WHEN U.S. bombs began raining on Iraq on Wednesday night, the fighting was triggered less by great principles than by profound misunderstandings.
For President Bush, rolling back the invasion of Kuwait became the test of a principle: the idea that in the post-Cold War era, the world community would not allow the acquisition of territory by force.
For Iraqi President Saddam Hussein, the seizure of Kuwait was an inter-Arab matter. The massive U.S. military response to his invasion fed his belief that the United States had been conspiring to destroy him ever since his regime lost its usefulness to the West when it ended its eight-year battle against fundamentalist Iran.
Iraq believed that Kuwait's policy of overpumping oil and depressing world prices was part of a larger conspiracy with Israel and the United States to ensure that a war-battered Iraq couldn't earn enough money to revive.
While this conspiracy theory might sound paranoid to a Westerner, diplomats and Arab officials familiar with Saddam say he believed it was true.
"I know Saddam Hussein well," one senior Jordanian official explained. "He himself believes in conspiracies because he has been a conspirator." Saddam saw the United States, according to this official, as seeking to finish him off as a regional power.
Far from conspiring against Saddam, the Bush administration TTC bent over backward -- before the invasion of Kuwait -- to maintain decent relations with Iraq, despite his bellicose ways. But Saddam, watching congressional attempts to impose sanctions on Iraq for his use of chemical weapons, and his threats against Israel, believed the whole U.S. government was after his head.
After the Aug. 2 invasion of Kuwait, the administration was ambivalent about its intentions toward Saddam. But by December, the White House had concluded it would accept the survival of his regime, hopefully much weakened, if he would leave Kuwait. The cost of destroying his regime seemed too high.
But Saddam's certainty that his destruction was the United States' goal was fed by the battle of words between him and President Bush.
Bush compared Saddam to Adolf Hitler and called him a liar, in an apparent effort to win domestic support for American policy. Diplomats with long experience in Baghdad say this hard-line language not only failed to intimidate Saddam, but made him much more stubborn. It was seen as an insult to his dignity, something particularly offensive in Arab culture.

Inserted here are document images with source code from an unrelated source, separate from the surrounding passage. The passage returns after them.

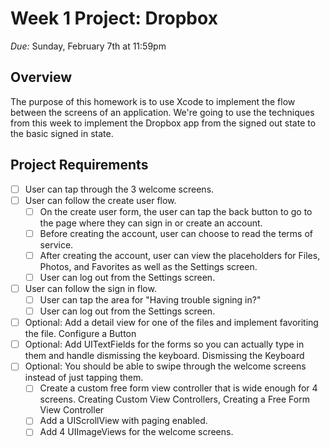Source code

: # Week 1 Project: Dropbox
_Due:_ Sunday, February 7th at 11:59pm

## Overview
The purpose of this homework is to use Xcode to implement the flow between the screens of an application. We're going to use the techniques from this week to implement the Dropbox app from the signed out state to the basic signed in state.

## Project Requirements
- [ ] User can tap through the 3 welcome screens.
- [ ] User can follow the create user flow.
  - [ ] On the create user form, the user can tap the back button to go to the page where they can sign in or create an account.
  - [ ] Before creating the account, user can choose to read the terms of service.
  - [ ] After creating the account, user can view the placeholders for Files, Photos, and Favorites as well as the Settings screen.
  - [ ] User can log out from the Settings screen.
- [ ] User can follow the sign in flow.
  - [ ] User can tap the area for "Having trouble signing in?"
  - [ ] User can log out from the Settings screen.
- [ ] Optional: Add a detail view for one of the files and implement favoriting the file. Configure a Button
- [ ] Optional: Add UITextFields for the forms so you can actually type in them and handle dismissing the keyboard. Dismissing the Keyboard
- [ ] Optional: You should be able to swipe through the welcome screens instead of just tapping them.
  - [ ] Create a custom free form view controller that is wide enough for 4 screens. Creating Custom View Controllers, Creating a Free Form View Controller
  - [ ] Add a UIScrollView with paging enabled.
  - [ ] Add 4 UIImageViews for the welcome screens.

The harsh U.S. language also built up Saddam's image in the Arab world, and may have fed his ego. "Bush's rhetoric tried to paint Saddam Hussein as a brutal man -- demonizing him -- but at the same time it made Saddam feel he was equal to Bush," one Jordanian official said. "By doing that, Bush personalized the whole conflict. Instead of a conflict based on political rules it became a psychological conflict."
Diplomats in Baghdad say the biggest mistake in U.S. efforts was not to arrange direct contact with Saddam earlier in the conflict, which might have diffused some of the misunderstandings. The second mistake, they say, was not sending Secretary of State James A. Baker III to Baghdad, after he met with Iraqi Foreign Minister Tariq Aziz in Geneva. Baker might have been able to communicate directly not only the United States' willingness to fight, but also its pledge that it would not try to destroy the Saddam regime.

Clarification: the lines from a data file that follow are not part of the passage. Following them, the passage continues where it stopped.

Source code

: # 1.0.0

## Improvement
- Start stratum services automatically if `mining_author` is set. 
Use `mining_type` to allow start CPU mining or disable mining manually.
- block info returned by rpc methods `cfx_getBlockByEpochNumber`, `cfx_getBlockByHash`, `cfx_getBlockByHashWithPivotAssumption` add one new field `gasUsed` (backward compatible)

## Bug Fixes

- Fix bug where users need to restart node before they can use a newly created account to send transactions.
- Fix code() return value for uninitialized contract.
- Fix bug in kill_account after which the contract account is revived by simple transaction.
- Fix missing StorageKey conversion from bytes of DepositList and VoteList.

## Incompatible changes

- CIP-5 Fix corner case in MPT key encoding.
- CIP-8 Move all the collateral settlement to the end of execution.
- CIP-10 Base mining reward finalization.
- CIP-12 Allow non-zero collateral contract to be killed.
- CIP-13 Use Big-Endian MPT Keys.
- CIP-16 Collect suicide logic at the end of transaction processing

Even that might not have been enough. What seems to have piqued Saddam most was that the United States was unwilling to accept him as a regional power. "Once you have achieved some regional power, you must be dealt with on the basis of mutual respect, mutual benefits," a senior Iraqi diplomat told me.
The administration, however, convinced that it must demonstrate that aggression does not pay, was not interested in being conciliatory. Nor was it interested in resolving the Kuwait affair via the method usually used in inter-Arab conflicts -- third-party mediation -- because it believed this might result in Iraq's reaping some rewards.
The United States discouraged such efforts initially, whether by Arabs or by Europeans, fearful that they would undermine the united front.
Iraqi and Jordanian officials insist Saddam never underestimated the military might arrayed against him. But until Saturday's vote in Congress, Saddam was said to have still believed that Congress might thwart Bush's ability to wage war.
On the U.S. side, the set of assumptions underlying U.S. policy toward Iraq have been based on the calculation that Saddam had no interest in committing political suicide. Under pressure, he was supposed to yield. A main piece of evidence was the flexibility he showed in September in giving back 1,800 square kilometers of territory captured from Iran, a move made in order ++ to free troops on the Iranian border for combat in Kuwait.
But that move was made by choice, not under duress from outside powers, and not in circumstances deemed humiliating.